**EXERCISE GOAL:** Tally the lines of the records that contain the string "Floor", and reply with the number alone.

___

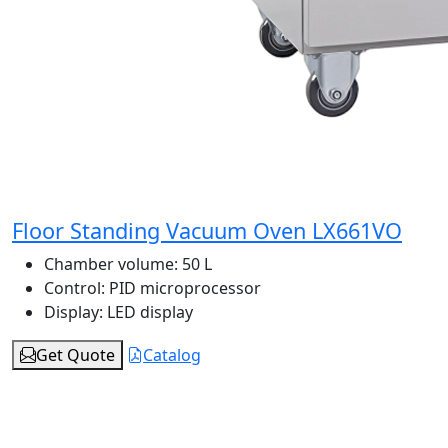
Floor Standing Vacuum Oven LX661VO
Chamber volume:
50 L
Control:
PID microprocessor
Display:
LED display
Get Quote
Catalog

___

**RESULT OF THIS TASK:** 1